2004: Die Kommission stellt fest, dass die Türkei die Kopenhagener Kriterien in ausreichendem Maße erfüllt. Das ist die Voraussetzung für die Aufnahme von Beitrittsverhandlungen.
-> Die Kopenhagener Kriterien: ... wie institutionelle Stabilität, demokratische und rechtsstaatliche Ordnung, Wahrung der Menschenrechte. Schutz von Minderheiten, Marktwirtschaft und die Fähigkeit, dem Wettbewerbsdruck innerhalb der EU standzuhalten.
2005: Beginn der Beitrittsverhandlungen. Wichtigster Bestandteil: Umsetzung des EU-Gemeinschaftsrechts in türkische Gesetze.
-> Umsetzung des Gemeinschaftsrechts: Die mehreren zehntausend Seiten mit EU-Vorschriften wurden für die Beitrittsverhandlungen mit der Türkei in 35 Kapitel unterteilt, von Patentrecht bis Umweltschutz. Bisher sind die Verhandlungen zu einem Kapitel beendet (Wissenschaft) und zu drei weiteren eröffnet worden.

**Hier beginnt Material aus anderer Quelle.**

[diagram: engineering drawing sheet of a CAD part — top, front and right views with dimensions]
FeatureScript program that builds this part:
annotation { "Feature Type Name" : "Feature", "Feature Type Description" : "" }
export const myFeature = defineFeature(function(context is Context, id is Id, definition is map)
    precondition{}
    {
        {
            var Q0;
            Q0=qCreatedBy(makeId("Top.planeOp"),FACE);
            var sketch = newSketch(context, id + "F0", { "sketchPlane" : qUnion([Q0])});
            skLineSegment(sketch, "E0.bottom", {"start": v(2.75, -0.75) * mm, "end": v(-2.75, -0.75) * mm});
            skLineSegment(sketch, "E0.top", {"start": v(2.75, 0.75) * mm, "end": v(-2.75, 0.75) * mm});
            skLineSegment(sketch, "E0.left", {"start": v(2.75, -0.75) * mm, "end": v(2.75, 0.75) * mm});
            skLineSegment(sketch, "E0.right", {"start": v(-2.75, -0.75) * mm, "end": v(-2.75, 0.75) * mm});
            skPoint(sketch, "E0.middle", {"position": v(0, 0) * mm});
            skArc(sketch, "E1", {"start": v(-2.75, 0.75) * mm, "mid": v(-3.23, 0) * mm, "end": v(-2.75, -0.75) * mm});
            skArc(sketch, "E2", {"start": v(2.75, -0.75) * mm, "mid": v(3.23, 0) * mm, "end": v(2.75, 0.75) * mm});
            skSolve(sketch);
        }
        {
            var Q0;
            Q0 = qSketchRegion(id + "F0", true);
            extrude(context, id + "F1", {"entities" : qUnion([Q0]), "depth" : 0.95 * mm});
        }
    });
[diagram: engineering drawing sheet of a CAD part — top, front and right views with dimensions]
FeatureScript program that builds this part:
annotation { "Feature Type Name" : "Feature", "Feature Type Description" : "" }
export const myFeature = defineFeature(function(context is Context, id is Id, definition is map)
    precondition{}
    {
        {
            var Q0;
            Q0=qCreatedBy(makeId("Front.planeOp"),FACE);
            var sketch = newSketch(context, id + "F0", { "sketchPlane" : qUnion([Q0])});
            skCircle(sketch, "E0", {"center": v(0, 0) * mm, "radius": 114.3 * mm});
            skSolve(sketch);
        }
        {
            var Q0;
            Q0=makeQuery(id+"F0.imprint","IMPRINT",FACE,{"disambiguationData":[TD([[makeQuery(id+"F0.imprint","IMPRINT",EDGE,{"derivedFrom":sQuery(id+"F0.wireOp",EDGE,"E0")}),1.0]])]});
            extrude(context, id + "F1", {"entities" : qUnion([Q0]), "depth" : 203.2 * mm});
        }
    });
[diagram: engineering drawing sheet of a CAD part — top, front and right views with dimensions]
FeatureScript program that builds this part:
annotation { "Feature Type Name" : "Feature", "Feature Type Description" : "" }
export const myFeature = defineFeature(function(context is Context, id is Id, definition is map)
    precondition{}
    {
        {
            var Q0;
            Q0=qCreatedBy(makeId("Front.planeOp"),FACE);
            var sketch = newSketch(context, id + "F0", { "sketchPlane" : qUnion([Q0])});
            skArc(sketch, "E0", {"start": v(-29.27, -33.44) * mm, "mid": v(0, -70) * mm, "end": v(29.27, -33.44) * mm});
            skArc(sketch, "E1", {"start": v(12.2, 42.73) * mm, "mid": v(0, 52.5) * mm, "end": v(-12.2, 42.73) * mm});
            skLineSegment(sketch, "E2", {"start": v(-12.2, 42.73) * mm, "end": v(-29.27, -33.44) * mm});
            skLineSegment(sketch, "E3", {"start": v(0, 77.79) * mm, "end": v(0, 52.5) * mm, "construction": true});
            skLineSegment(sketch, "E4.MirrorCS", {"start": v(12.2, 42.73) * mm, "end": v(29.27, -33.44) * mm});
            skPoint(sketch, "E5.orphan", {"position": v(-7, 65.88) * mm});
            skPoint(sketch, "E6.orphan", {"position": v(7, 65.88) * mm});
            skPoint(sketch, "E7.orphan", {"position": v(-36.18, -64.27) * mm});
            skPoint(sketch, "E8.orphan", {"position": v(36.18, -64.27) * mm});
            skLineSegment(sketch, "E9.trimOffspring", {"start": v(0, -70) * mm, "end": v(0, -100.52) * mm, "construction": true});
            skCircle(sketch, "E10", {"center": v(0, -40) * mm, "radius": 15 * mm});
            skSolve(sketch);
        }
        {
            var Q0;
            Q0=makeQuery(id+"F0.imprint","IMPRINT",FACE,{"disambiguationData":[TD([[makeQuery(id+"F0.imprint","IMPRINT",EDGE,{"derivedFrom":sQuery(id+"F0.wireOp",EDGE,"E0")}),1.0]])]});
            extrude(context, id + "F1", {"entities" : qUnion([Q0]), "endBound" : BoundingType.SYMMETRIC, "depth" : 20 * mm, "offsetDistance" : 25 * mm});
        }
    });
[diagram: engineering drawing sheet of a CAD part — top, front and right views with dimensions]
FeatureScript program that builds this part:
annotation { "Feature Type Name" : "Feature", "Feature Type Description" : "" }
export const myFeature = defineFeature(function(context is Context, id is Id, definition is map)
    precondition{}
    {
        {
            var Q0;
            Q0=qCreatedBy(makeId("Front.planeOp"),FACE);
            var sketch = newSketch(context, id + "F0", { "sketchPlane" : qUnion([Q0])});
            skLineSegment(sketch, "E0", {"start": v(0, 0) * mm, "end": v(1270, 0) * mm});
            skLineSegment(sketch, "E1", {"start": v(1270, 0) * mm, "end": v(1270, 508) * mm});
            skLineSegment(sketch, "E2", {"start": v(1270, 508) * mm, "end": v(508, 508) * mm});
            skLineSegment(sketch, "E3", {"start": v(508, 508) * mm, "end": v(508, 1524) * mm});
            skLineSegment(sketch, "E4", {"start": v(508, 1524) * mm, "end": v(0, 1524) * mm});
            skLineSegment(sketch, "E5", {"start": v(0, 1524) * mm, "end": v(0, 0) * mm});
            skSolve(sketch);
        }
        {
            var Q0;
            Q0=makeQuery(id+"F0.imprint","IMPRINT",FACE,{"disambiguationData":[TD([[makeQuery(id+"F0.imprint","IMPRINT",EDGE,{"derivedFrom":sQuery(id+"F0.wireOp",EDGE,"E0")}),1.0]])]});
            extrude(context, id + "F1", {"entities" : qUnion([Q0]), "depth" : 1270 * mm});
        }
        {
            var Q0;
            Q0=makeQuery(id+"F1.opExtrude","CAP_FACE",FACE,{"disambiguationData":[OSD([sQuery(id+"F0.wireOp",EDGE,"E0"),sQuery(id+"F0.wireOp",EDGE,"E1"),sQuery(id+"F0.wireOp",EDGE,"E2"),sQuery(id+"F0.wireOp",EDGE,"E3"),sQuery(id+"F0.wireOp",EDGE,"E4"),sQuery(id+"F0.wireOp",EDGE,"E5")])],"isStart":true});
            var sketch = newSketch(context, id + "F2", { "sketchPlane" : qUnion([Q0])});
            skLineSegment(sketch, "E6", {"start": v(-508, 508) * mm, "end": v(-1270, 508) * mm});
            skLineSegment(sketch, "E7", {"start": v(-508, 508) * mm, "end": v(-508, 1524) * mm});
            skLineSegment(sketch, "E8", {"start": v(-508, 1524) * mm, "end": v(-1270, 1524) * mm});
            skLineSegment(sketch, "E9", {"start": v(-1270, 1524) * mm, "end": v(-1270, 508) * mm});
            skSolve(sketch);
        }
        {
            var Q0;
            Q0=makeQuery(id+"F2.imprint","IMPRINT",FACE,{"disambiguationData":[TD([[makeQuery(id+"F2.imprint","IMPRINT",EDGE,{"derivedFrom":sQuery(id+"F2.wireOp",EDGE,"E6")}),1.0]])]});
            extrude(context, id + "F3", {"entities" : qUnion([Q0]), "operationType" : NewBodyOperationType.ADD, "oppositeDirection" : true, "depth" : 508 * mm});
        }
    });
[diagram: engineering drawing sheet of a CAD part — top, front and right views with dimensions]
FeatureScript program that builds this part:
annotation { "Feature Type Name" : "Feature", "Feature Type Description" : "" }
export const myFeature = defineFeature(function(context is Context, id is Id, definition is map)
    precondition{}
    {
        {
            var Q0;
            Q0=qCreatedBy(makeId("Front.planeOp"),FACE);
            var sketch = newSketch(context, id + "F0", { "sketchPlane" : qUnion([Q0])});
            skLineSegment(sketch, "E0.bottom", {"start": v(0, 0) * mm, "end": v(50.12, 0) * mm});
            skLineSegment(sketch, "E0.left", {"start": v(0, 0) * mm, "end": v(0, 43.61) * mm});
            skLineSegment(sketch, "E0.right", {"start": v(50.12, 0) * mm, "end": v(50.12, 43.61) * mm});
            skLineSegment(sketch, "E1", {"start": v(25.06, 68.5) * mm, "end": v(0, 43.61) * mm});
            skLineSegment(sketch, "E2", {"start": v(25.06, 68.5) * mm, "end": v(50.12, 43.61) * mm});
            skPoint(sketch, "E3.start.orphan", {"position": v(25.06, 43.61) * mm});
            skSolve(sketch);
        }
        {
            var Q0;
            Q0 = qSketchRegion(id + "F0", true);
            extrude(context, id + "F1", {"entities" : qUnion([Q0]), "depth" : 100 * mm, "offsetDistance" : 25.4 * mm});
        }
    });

2006: Aus Protest gegen die Sperrung türkischer Flug- und Seehäfen für das EU-Mitglied Zypern setzt die Europäische Union die Verhandlungen mit der Türkei teilweise aus. Acht von 35 Beitrittskapiteln werden vorerst auf Eis gelegt. Sie betreffen vor allem Wirtschaftsfragen.
Zwischen 2010 und 2015: Möglicher Abschluss der Beitrittsverhandlungen. Nun müssen die EU-Staaten einstimmig die Aufnahme der Türkei beschließen. Unter anderen in Frankreich ist dazu eine Volksabstimmung vorgeschrieben.
Zwischen 2015 und 2020: Realistischer Zeitraum für einen Beitritt der Türkei.
Nach 2020: Im Anschluss an eine Übergangsfrist dürfen türkische Bürger überall in der EU leben und arbeiten.